Exercise prompt → Duplicate verbatim the lines that run from the start of the entries through the line containing "Dot at: (237, 239)", both ends included.

Dataset items:
* * * * * * *

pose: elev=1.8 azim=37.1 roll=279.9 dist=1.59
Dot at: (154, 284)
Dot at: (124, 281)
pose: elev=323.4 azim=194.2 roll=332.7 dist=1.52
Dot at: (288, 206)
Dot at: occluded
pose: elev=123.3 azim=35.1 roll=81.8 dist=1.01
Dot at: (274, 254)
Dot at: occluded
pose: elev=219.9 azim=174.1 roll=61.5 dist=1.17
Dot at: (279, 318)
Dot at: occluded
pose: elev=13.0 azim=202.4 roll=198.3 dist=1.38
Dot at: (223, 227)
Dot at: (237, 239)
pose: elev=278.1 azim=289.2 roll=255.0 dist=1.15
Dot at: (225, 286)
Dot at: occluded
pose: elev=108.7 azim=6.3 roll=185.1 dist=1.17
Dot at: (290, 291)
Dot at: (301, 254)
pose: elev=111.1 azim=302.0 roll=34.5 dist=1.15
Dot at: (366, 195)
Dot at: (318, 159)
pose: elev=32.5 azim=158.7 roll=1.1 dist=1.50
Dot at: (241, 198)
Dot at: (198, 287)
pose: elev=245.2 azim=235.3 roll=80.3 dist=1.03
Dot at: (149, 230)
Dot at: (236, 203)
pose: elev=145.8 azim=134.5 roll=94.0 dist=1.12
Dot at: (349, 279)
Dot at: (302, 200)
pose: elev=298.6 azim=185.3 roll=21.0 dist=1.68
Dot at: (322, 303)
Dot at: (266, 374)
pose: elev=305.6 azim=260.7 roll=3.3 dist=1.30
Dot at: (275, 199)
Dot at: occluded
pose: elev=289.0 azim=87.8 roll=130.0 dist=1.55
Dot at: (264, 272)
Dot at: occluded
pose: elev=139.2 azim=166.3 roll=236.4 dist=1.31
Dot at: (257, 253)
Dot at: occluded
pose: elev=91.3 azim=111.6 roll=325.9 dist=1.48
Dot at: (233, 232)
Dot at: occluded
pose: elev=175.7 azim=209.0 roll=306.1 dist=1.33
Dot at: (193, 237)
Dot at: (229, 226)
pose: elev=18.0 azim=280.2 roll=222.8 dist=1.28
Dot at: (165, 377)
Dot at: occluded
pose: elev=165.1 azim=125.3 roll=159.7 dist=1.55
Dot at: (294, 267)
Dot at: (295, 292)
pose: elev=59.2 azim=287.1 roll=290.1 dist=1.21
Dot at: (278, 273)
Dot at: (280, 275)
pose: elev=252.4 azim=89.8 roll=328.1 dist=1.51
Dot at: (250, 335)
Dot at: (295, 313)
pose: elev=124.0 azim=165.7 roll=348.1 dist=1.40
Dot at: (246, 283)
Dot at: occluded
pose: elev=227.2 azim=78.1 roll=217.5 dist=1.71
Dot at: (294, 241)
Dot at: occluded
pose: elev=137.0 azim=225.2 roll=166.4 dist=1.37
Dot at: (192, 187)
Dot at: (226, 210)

* * * * * * *

Task solution →
pose: elev=1.8 azim=37.1 roll=279.9 dist=1.59
Dot at: (154, 284)
Dot at: (124, 281)
pose: elev=323.4 azim=194.2 roll=332.7 dist=1.52
Dot at: (288, 206)
Dot at: occluded
pose: elev=123.3 azim=35.1 roll=81.8 dist=1.01
Dot at: (274, 254)
Dot at: occluded
pose: elev=219.9 azim=174.1 roll=61.5 dist=1.17
Dot at: (279, 318)
Dot at: occluded
pose: elev=13.0 azim=202.4 roll=198.3 dist=1.38
Dot at: (223, 227)
Dot at: (237, 239)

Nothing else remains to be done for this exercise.